What to work on => Where "Silkscreen" occurs in a line of the entries below, copy that line.

Exercise input =>
........
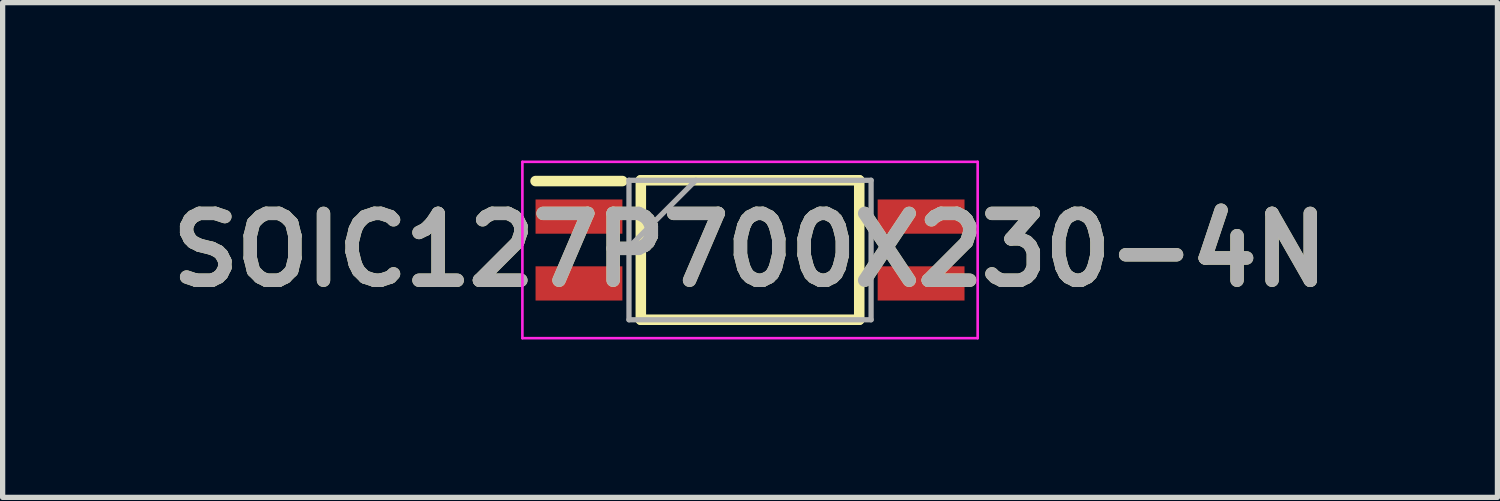
<source format=kicad_pcb>
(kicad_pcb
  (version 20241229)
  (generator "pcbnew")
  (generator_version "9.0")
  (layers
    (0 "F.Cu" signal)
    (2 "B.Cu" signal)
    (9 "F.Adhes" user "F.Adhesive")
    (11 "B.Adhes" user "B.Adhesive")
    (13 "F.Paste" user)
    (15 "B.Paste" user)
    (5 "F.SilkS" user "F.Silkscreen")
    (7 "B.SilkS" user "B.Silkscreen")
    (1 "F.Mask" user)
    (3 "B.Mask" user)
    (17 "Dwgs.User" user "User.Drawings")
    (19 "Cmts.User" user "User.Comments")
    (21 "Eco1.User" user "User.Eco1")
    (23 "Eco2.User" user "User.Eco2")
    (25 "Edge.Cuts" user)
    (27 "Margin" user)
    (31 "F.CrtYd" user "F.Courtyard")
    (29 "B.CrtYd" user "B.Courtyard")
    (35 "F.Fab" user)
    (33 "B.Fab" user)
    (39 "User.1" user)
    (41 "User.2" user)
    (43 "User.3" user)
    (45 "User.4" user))
  (footprint "SOIC127P700X230-4N"
    (layer "F.Cu")
    (at 11.2 1.7)
    (property "Reference" "SOIC127P700X230-4N" (at 0 0 0) (layer "F.SilkS") (effects (font (size 1.27 1.27) (thickness 0.254))))
    (attr smd)
    (fp_line (start -4.075 -1.31) (end -2.425 -1.31) (stroke (width 0.2) (type solid)) (layer "F.SilkS"))
    (fp_line (start -2.075 -1.325) (end 2.075 -1.325) (stroke (width 0.2) (type solid)) (layer "F.SilkS"))
    (fp_line (start -2.075 1.325) (end -2.075 -1.325) (stroke (width 0.2) (type solid)) (layer "F.SilkS"))
    (fp_line (start 2.075 -1.325) (end 2.075 1.325) (stroke (width 0.2) (type solid)) (layer "F.SilkS"))
    (fp_line (start 2.075 1.325) (end -2.075 1.325) (stroke (width 0.2) (type solid)) (layer "F.SilkS"))
    (fp_line (start -4.325 -1.675) (end 4.325 -1.675) (stroke (width 0.05) (type solid)) (layer "F.CrtYd"))
    (fp_line (start -4.325 1.675) (end -4.325 -1.675) (stroke (width 0.05) (type solid)) (layer "F.CrtYd"))
    (fp_line (start 4.325 -1.675) (end 4.325 1.675) (stroke (width 0.05) (type solid)) (layer "F.CrtYd"))
    (fp_line (start 4.325 1.675) (end -4.325 1.675) (stroke (width 0.05) (type solid)) (layer "F.CrtYd"))
    (fp_line (start -2.3 -1.325) (end 2.3 -1.325) (stroke (width 0.1) (type solid)) (layer "F.Fab"))
    (fp_line (start -2.3 -0.055) (end -1.03 -1.325) (stroke (width 0.1) (type solid)) (layer "F.Fab"))
    (fp_line (start -2.3 1.325) (end -2.3 -1.325) (stroke (width 0.1) (type solid)) (layer "F.Fab"))
    (fp_line (start 2.3 -1.325) (end 2.3 1.325) (stroke (width 0.1) (type solid)) (layer "F.Fab"))
    (fp_line (start 2.3 1.325) (end -2.3 1.325) (stroke (width 0.1) (type solid)) (layer "F.Fab"))
    (fp_text user "${REFERENCE}" (at 0 0 0) (layer "F.Fab") (effects (font (size 1.27 1.27) (thickness 0.254))))
    (pad "1" smd rect (at -3.25 -0.635 90) (size 0.65 1.65) (layers "F.Cu" "F.Mask" "F.Paste"))
    (pad "2" smd rect (at -3.25 0.635 90) (size 0.65 1.65) (layers "F.Cu" "F.Mask" "F.Paste"))
    (pad "3" smd rect (at 3.25 0.635 90) (size 0.65 1.65) (layers "F.Cu" "F.Mask" "F.Paste"))
    (pad "4" smd rect (at 3.25 -0.635 90) (size 0.65 1.65) (layers "F.Cu" "F.Mask" "F.Paste")))
  (gr_rect
    (start -3 -3)
    (end 25.4 6.4)
    (stroke (width 0.1) (type default))
    (fill no)
    (layer "Edge.Cuts")))
</source>
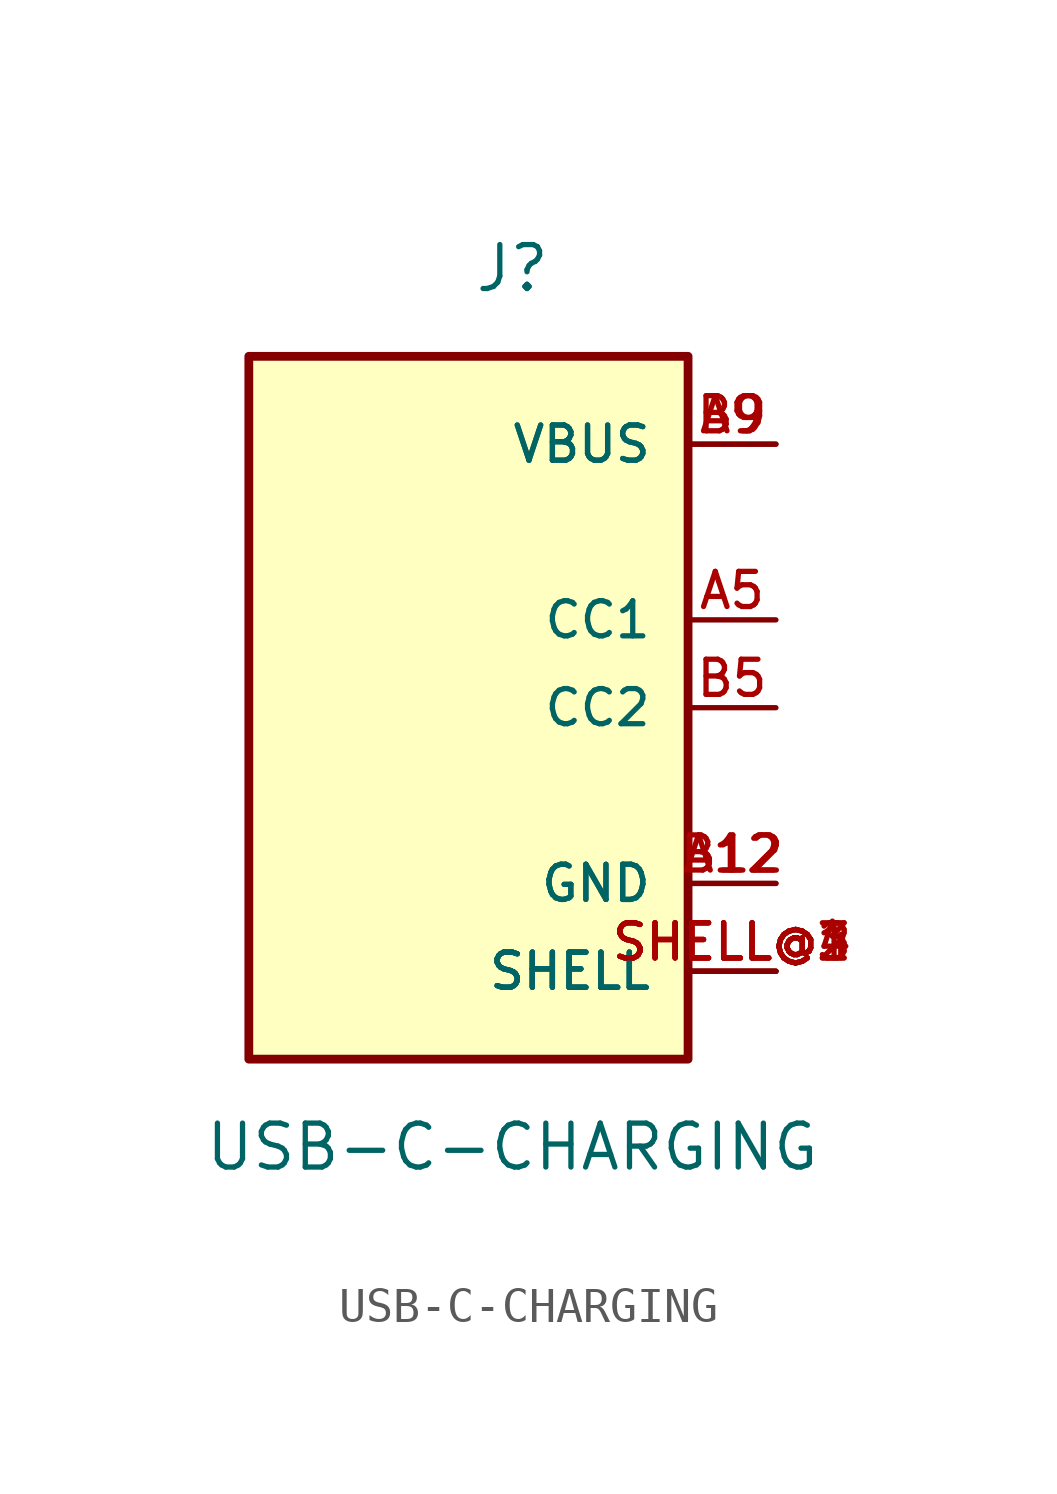
<source format=kicad_sym>
(kicad_symbol_lib
  (version 20231120)
  (generator "kicad_symbol_editor")
  (generator_version "8.0")
  (symbol "USB-C-CHARGING"
    (pin_names
      (offset 1.016))
    (property "Reference" "J"
      (at 0 12.7 0)
      (effects (font (size 1.27 1.27))))
    (property "Value" "USB-C-CHARGING"
      (at 0 -12.7 0)
      (effects (font (size 1.27 1.27))))
    (symbol "USB-C-CHARGING_0_0"
      (rectangle (start -7.62 -10.16) (end 5.08 10.16) (stroke (width 0.254) (type default)) (fill (type background)))
      (pin power_in line (at 7.62 -5.08 180) (length 2.54) (name "GND" (effects (font (size 1.016 1.016)))) (number "A12" (effects (font (size 1.016 1.016)))))
      (pin bidirectional line (at 7.62 2.54 180) (length 2.54) (name "CC1" (effects (font (size 1.016 1.016)))) (number "A5" (effects (font (size 1.016 1.016)))))
      (pin power_in line (at 7.62 7.62 180) (length 2.54) (name "VBUS" (effects (font (size 1.016 1.016)))) (number "A9" (effects (font (size 1.016 1.016)))))
      (pin power_in line (at 7.62 -5.08 180) (length 2.54) (name "GND" (effects (font (size 1.016 1.016)))) (number "B12" (effects (font (size 1.016 1.016)))))
      (pin bidirectional line (at 7.62 0 180) (length 2.54) (name "CC2" (effects (font (size 1.016 1.016)))) (number "B5" (effects (font (size 1.016 1.016)))))
      (pin power_in line (at 7.62 7.62 180) (length 2.54) (name "VBUS" (effects (font (size 1.016 1.016)))) (number "B9" (effects (font (size 1.016 1.016)))))
      (pin power_in line (at 7.62 -7.62 180) (length 2.54) (name "SHELL" (effects (font (size 1.016 1.016)))) (number "SHELL@1" (effects (font (size 1.016 1.016)))))
      (pin power_in line (at 7.62 -7.62 180) (length 2.54) (name "SHELL" (effects (font (size 1.016 1.016)))) (number "SHELL@2" (effects (font (size 1.016 1.016)))))
      (pin power_in line (at 7.62 -7.62 180) (length 2.54) (name "SHELL" (effects (font (size 1.016 1.016)))) (number "SHELL@3" (effects (font (size 1.016 1.016)))))
      (pin power_in line (at 7.62 -7.62 180) (length 2.54) (name "SHELL" (effects (font (size 1.016 1.016)))) (number "SHELL@4" (effects (font (size 1.016 1.016))))))))
</source>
........
Result of this task =>
    (5 "F.SilkS" user "F.Silkscreen")
    (7 "B.SilkS" user "B.Silkscreen")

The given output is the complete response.